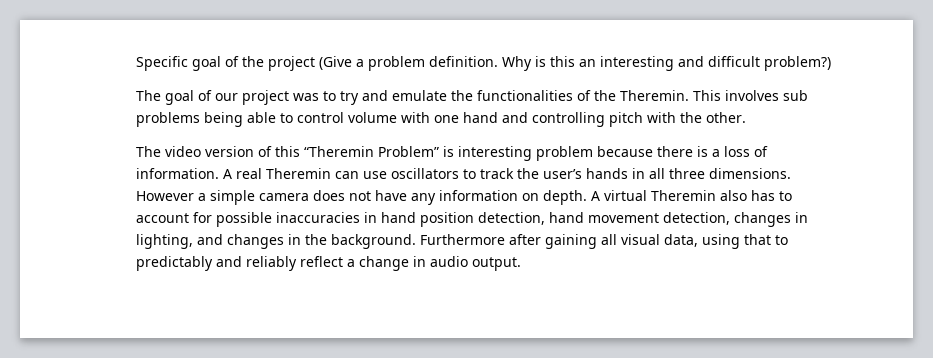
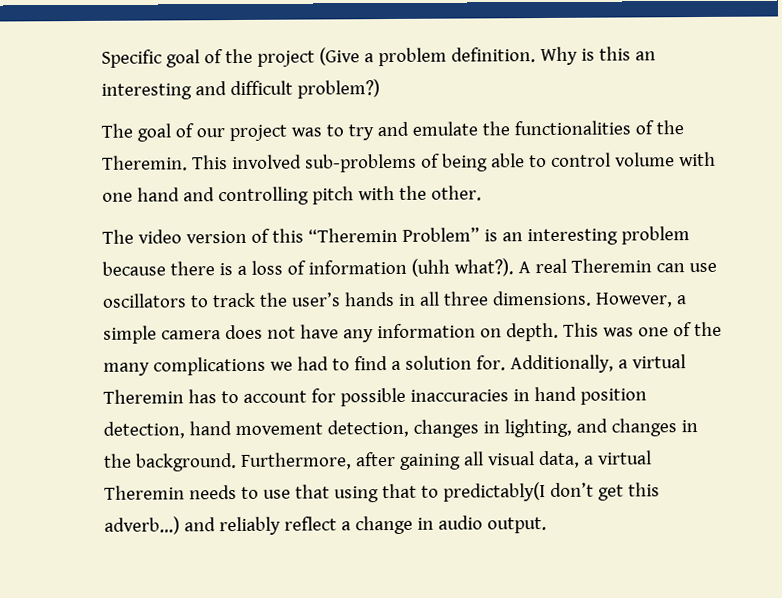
[724,90,808,101] [135,112,200,127] involves sub problems -> [232,153,441,173] involved sub-problems of
(454, 151) none -> [502,232,524,242] an
[135,168,219,179] information. -> [308,258,515,277] information (uhh what?).
[135,191,194,201] However -> [595,292,674,308] However,
[590,190,747,201] A virtual Theremin also -> [563,321,723,337] [103,354,687,376] [103,389,185,404] This was one of the many complications we had to find a solution for. Additionally, a virtual Theremin
[419,234,505,245] Furthermore -> [240,452,353,470] Furthermore,
[701,234,788,249] [135,256,213,271] using that to predictably -> [584,450,653,465] [104,482,661,503] [104,516,181,535] a virtual Theremin needs to use that using that to predictably(I don’t get this adverb…)

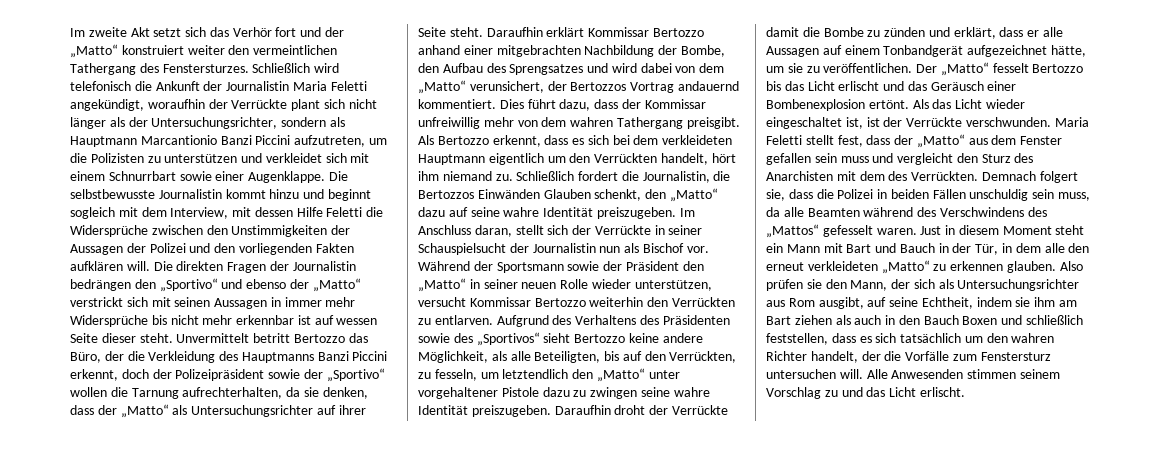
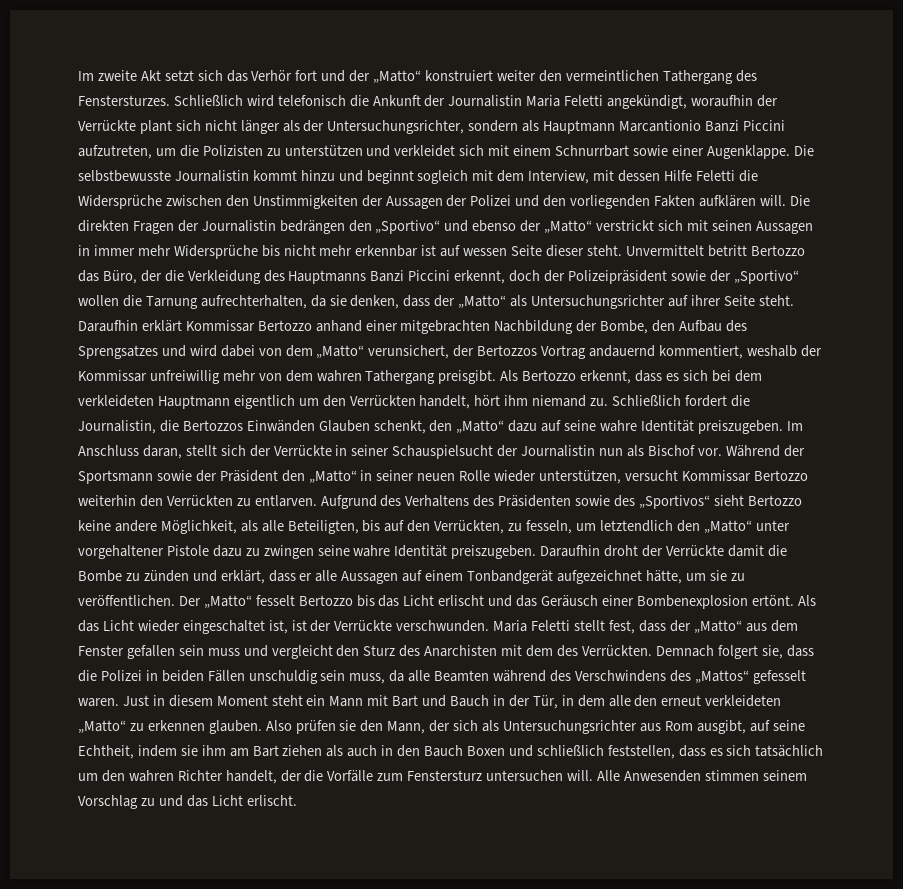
[418,99,619,111] kommentiert. Dies führt dazu, dass -> [658,345,797,359] kommentiert, weshalb

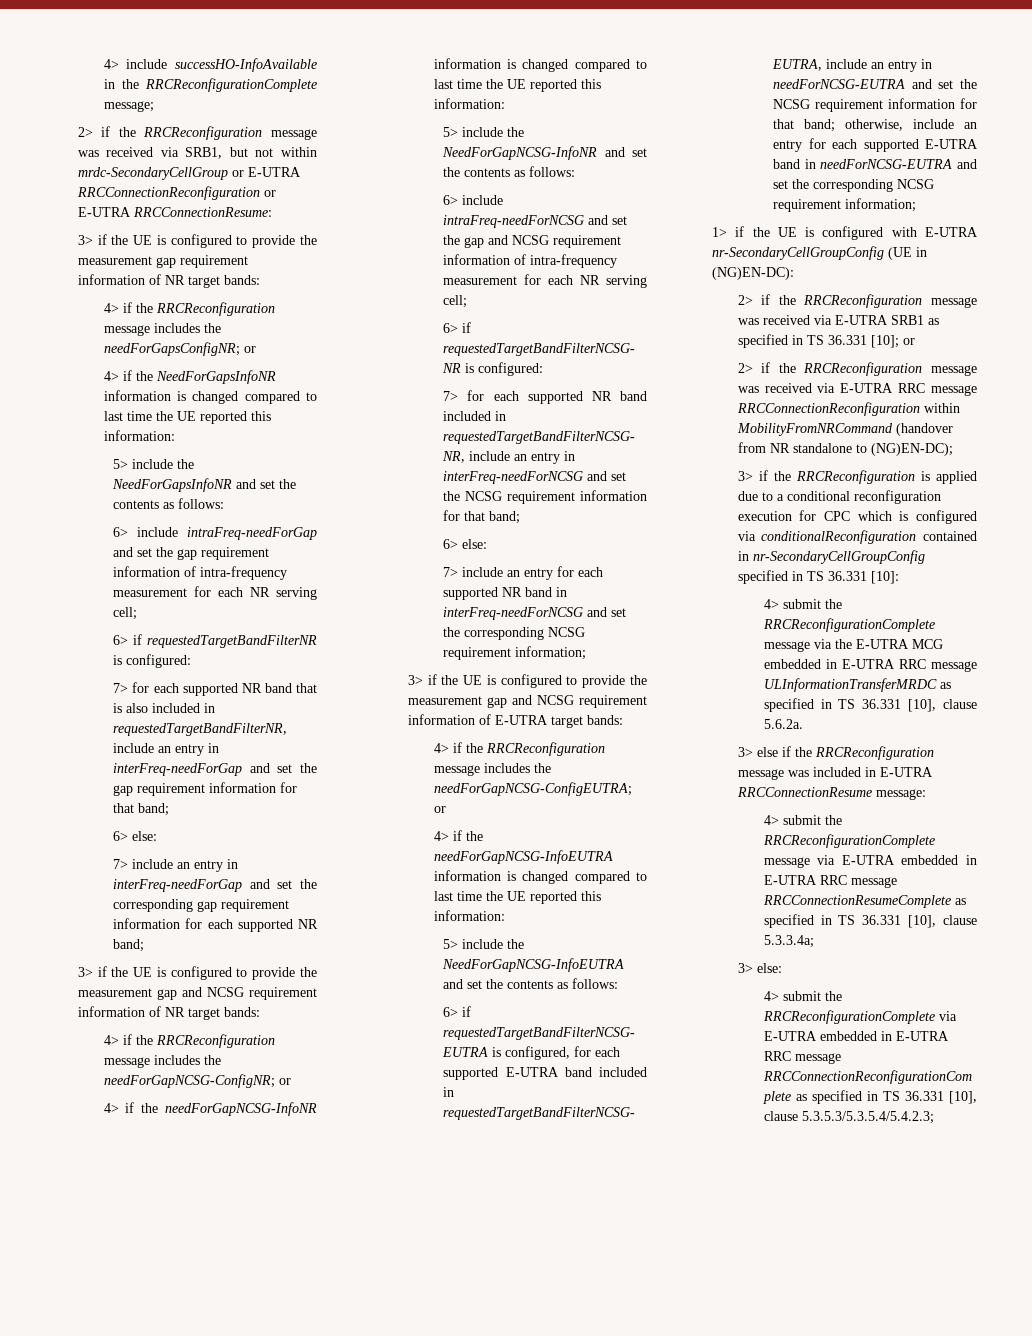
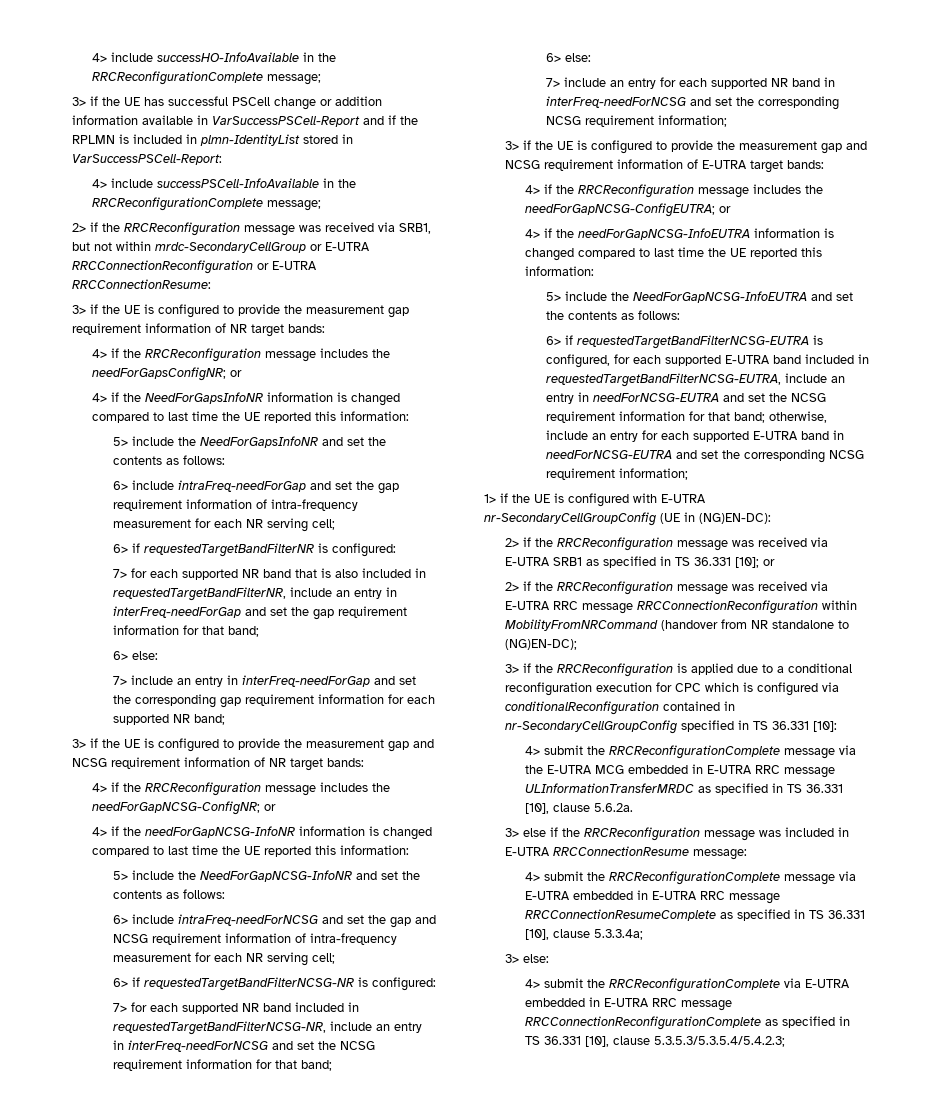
(154, 106) none -> [71,96,382,110] [71,115,418,127] [71,134,353,146] [71,154,222,165] [92,178,357,188] [92,197,322,211] // 3> if the UE has successful PSCell change or addition information available in VarSuccessPSCell-Report and if the RPLMN is included in plmn-IdentityList stored in VarSuccessPSCell-Report: // 4> include successPSCell-InfoAvailable in the RRCReconfigurationComplete message;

## PROBLEM TO WORK ON
Everything above from the line containing "(454, 151) none -> [502,232,524,242] an" down to the line containing "[419,234,505,245] Furthermore ->" should be copied exactly, both end lines included, and nothing else.

## PROBLEM SOLUTION
(454, 151) none -> [502,232,524,242] an
[135,168,219,179] information. -> [308,258,515,277] information (uhh what?).
[135,191,194,201] However -> [595,292,674,308] However,
[590,190,747,201] A virtual Theremin also -> [563,321,723,337] [103,354,687,376] [103,389,185,404] This was one of the many complications we had to find a solution for. Additionally, a virtual Theremin
[419,234,505,245] Furthermore -> [240,452,353,470] Furthermore,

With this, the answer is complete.